QUEST FOR FIRE – Lights from Paradise
Eravamo rimasti al debutto dei Quest For Fire appena un anno fa. Grazie alla lungimiranza della Tee Pee questi quattro ragazzi si erano dimostrati una delle migliori scoperte della passata stagione. Un esordio in cui il gruppo aveva saputo far valere le proprie doti spaziando dall’hard stoner ad un grunge d’annata, il tutto filtrato mediante un emozionante processo psichedelico. Oggi la band di Toronto fa ritorno per deliziarci con un full lenght che legittima la bontà della loro proposta. Lo stoner si è ridotto ai minimi termini ma le sonorità già conosciute non sono andate perse. Solo l’involucro si è fatto meno diretto, meno prevedibile, come se il loro rock fosse sospeso in aria, fluttuante, avvolto in una sognante (e deviata) melodia che riconduce ancora una volta dalle parti dei Dead Meadow.Ed è proprio quanto accade in “Greatest Hits by God”, stupefacente inizio di “Lights from Paradise”, album formato da otto brani che rimarranno a lungo impressi nelle nostre menti. “Strange Vacation” è uno psycho folk blues emozionale con la consueta voce straniante di Chad Ross. Le concitate “In the Place of a Storm” (già presente nello split con i Nebula) e “Set Out Alone” riportano la bussola alle escursioni elettriche del disco precedente mentre “Psychic Seasons” è un gioiello acustico di ammaliante bellezza.

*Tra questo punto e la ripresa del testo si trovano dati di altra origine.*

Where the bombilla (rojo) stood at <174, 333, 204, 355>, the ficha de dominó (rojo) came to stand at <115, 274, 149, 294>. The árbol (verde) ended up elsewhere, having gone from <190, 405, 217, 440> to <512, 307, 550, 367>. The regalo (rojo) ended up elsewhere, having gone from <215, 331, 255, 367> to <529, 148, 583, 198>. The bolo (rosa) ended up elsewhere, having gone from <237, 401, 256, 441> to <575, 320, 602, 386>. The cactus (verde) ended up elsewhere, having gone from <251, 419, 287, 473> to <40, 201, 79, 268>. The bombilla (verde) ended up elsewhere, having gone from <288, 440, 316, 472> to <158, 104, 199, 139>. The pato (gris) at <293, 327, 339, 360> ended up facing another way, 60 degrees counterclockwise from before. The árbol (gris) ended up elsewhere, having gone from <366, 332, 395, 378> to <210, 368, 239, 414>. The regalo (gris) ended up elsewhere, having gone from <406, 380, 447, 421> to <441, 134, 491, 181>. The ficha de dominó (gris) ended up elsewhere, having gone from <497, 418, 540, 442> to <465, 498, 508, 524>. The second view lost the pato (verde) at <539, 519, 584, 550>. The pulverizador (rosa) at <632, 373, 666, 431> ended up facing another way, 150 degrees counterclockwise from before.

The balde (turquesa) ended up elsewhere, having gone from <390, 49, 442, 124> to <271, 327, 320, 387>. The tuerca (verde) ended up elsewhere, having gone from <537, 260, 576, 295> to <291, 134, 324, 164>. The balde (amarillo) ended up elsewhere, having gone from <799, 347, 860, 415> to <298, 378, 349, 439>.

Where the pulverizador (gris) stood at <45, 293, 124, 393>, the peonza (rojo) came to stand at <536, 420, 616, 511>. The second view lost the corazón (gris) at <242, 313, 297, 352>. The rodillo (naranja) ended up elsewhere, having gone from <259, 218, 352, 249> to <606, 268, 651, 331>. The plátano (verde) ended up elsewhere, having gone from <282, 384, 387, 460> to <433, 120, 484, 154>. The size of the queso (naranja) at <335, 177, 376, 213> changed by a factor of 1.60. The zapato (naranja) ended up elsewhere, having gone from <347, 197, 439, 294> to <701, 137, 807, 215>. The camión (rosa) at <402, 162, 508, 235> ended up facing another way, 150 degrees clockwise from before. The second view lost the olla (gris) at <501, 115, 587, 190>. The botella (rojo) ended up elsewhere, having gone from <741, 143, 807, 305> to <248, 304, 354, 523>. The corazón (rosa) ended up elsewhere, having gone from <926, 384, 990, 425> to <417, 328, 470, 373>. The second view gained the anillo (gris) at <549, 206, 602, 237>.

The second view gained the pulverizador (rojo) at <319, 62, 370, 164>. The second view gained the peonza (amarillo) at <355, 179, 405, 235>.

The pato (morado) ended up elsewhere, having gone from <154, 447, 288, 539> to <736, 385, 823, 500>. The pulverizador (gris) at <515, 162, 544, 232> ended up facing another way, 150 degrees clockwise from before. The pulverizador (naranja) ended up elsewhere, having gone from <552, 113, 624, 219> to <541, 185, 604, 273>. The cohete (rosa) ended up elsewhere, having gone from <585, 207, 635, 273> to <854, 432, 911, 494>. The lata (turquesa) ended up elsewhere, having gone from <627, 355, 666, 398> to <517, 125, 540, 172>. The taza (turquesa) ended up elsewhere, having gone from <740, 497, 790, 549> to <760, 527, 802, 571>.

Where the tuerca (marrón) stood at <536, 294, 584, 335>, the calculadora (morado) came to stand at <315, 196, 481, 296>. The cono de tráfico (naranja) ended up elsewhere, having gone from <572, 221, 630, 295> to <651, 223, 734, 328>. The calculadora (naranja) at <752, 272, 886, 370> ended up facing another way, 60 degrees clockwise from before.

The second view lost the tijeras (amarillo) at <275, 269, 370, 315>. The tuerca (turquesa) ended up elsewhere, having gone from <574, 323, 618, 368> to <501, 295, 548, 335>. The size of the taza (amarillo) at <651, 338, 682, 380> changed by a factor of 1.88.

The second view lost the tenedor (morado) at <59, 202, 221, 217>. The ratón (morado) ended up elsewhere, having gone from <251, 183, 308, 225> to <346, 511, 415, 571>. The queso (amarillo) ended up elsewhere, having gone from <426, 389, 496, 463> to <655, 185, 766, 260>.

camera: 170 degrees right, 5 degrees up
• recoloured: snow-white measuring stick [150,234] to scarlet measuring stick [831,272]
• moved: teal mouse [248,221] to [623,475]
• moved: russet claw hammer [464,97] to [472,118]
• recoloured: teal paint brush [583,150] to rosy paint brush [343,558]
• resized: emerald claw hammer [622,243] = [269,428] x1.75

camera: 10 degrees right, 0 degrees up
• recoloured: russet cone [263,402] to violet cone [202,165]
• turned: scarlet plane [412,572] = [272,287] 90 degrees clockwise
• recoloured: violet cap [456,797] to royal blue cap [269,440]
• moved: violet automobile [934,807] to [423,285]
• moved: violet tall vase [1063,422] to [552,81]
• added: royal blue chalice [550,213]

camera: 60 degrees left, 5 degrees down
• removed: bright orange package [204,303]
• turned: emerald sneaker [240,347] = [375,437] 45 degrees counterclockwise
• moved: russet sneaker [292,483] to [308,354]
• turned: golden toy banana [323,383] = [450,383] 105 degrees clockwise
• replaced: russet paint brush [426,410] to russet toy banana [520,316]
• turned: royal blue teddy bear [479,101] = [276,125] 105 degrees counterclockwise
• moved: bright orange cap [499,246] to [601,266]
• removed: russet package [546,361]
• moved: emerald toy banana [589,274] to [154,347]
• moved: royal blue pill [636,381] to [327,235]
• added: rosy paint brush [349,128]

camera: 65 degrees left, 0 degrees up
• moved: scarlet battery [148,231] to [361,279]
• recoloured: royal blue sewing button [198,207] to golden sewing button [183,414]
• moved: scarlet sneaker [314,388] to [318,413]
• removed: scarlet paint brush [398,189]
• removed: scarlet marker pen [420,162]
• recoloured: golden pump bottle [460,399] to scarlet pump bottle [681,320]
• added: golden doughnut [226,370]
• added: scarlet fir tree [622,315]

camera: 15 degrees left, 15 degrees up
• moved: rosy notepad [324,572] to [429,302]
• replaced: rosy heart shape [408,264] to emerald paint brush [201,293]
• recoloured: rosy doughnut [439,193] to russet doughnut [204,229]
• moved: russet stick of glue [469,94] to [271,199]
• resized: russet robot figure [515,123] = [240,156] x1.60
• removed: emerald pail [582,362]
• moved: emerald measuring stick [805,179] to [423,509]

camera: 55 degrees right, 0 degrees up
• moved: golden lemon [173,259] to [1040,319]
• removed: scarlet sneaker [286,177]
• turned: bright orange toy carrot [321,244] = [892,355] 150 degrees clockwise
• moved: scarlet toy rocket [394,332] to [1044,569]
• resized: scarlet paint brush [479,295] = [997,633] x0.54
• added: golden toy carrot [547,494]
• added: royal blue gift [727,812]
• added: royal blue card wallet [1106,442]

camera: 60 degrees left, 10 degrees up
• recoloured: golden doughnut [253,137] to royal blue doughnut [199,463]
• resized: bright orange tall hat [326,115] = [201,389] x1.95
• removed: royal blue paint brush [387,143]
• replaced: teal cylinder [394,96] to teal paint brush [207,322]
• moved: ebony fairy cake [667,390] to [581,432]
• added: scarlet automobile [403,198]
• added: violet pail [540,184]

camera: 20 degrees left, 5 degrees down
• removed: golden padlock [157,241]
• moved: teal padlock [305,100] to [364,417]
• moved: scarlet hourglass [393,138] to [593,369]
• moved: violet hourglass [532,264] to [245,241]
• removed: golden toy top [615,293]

Ottima anche “Hinterland Who’s Who”, aperta da un insistente basso cupo appena prima dell’ingresso di una corposa chitarra. Ma il picco dell’album viene raggiunto dall’accoppiata “Confusion’s Home” e “Sessions of Light”, due pezzi che da soli valgono il prezzo del biglietto. La prima pare un’improbabile mistura tra la fuzz dementia dei succitati Dead Meadow e certe aperture grunge sulla falsa riga dei Mother Love Bone. La seconda ricorda alcuni passaggi dei Soundgarden – periodo Superunknown – per poi protrarsi ancora in un contesto fortemente psichedelico ed un finale con destinazione ultima Seattle, primi anni novanta. Difficile rimanere impassibili. Come è difficile pensare che questo disco possa passare inosservato. Perchè di questi tempi c’è l’assoluta necessità di album come “Lights from Paradise”.